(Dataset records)

»»

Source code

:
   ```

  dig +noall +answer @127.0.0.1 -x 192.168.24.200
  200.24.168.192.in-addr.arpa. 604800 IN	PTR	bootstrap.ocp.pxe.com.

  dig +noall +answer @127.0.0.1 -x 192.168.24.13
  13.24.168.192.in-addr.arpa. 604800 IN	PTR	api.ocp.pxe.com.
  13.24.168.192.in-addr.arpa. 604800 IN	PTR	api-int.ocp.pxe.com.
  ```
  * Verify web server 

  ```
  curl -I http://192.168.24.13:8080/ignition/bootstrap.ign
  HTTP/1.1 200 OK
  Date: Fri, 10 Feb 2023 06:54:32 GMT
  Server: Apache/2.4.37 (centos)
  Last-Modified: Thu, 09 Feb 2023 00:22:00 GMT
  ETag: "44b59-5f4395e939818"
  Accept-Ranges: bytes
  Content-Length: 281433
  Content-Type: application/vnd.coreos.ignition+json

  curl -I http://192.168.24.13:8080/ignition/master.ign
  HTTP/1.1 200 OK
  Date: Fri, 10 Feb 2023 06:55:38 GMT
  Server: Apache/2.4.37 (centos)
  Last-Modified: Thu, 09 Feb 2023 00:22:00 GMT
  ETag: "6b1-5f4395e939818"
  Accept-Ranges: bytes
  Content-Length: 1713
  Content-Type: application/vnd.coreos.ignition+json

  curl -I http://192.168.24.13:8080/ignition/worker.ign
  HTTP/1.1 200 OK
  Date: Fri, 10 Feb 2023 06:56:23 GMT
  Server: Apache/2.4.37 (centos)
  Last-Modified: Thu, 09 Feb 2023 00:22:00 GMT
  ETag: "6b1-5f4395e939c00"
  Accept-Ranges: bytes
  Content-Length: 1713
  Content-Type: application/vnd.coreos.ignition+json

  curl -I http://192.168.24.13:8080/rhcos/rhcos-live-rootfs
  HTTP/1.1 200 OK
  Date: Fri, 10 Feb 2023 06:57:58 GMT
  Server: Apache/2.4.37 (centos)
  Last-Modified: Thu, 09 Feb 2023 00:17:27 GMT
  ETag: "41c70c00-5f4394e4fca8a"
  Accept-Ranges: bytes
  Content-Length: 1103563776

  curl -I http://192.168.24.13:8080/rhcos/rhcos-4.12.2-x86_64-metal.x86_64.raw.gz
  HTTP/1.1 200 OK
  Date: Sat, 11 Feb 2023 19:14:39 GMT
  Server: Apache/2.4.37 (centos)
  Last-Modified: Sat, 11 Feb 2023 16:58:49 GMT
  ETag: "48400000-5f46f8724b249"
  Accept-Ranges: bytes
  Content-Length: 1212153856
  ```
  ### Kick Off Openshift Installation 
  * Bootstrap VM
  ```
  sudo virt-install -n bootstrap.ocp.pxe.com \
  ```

««

Requirement:
Every line above should be duplicated exactly as it stands.

Solution below:
Source code

:
   ```

  dig +noall +answer @127.0.0.1 -x 192.168.24.200
  200.24.168.192.in-addr.arpa. 604800 IN	PTR	bootstrap.ocp.pxe.com.

  dig +noall +answer @127.0.0.1 -x 192.168.24.13
  13.24.168.192.in-addr.arpa. 604800 IN	PTR	api.ocp.pxe.com.
  13.24.168.192.in-addr.arpa. 604800 IN	PTR	api-int.ocp.pxe.com.
  ```
  * Verify web server 

  ```
  curl -I http://192.168.24.13:8080/ignition/bootstrap.ign
  HTTP/1.1 200 OK
  Date: Fri, 10 Feb 2023 06:54:32 GMT
  Server: Apache/2.4.37 (centos)
  Last-Modified: Thu, 09 Feb 2023 00:22:00 GMT
  ETag: "44b59-5f4395e939818"
  Accept-Ranges: bytes
  Content-Length: 281433
  Content-Type: application/vnd.coreos.ignition+json

  curl -I http://192.168.24.13:8080/ignition/master.ign
  HTTP/1.1 200 OK
  Date: Fri, 10 Feb 2023 06:55:38 GMT
  Server: Apache/2.4.37 (centos)
  Last-Modified: Thu, 09 Feb 2023 00:22:00 GMT
  ETag: "6b1-5f4395e939818"
  Accept-Ranges: bytes
  Content-Length: 1713
  Content-Type: application/vnd.coreos.ignition+json

  curl -I http://192.168.24.13:8080/ignition/worker.ign
  HTTP/1.1 200 OK
  Date: Fri, 10 Feb 2023 06:56:23 GMT
  Server: Apache/2.4.37 (centos)
  Last-Modified: Thu, 09 Feb 2023 00:22:00 GMT
  ETag: "6b1-5f4395e939c00"
  Accept-Ranges: bytes
  Content-Length: 1713
  Content-Type: application/vnd.coreos.ignition+json

  curl -I http://192.168.24.13:8080/rhcos/rhcos-live-rootfs
  HTTP/1.1 200 OK
  Date: Fri, 10 Feb 2023 06:57:58 GMT
  Server: Apache/2.4.37 (centos)
  Last-Modified: Thu, 09 Feb 2023 00:17:27 GMT
  ETag: "41c70c00-5f4394e4fca8a"
  Accept-Ranges: bytes
  Content-Length: 1103563776

  curl -I http://192.168.24.13:8080/rhcos/rhcos-4.12.2-x86_64-metal.x86_64.raw.gz
  HTTP/1.1 200 OK
  Date: Sat, 11 Feb 2023 19:14:39 GMT
  Server: Apache/2.4.37 (centos)
  Last-Modified: Sat, 11 Feb 2023 16:58:49 GMT
  ETag: "48400000-5f46f8724b249"
  Accept-Ranges: bytes
  Content-Length: 1212153856
  ```
  ### Kick Off Openshift Installation 
  * Bootstrap VM
  ```
  sudo virt-install -n bootstrap.ocp.pxe.com \
  ```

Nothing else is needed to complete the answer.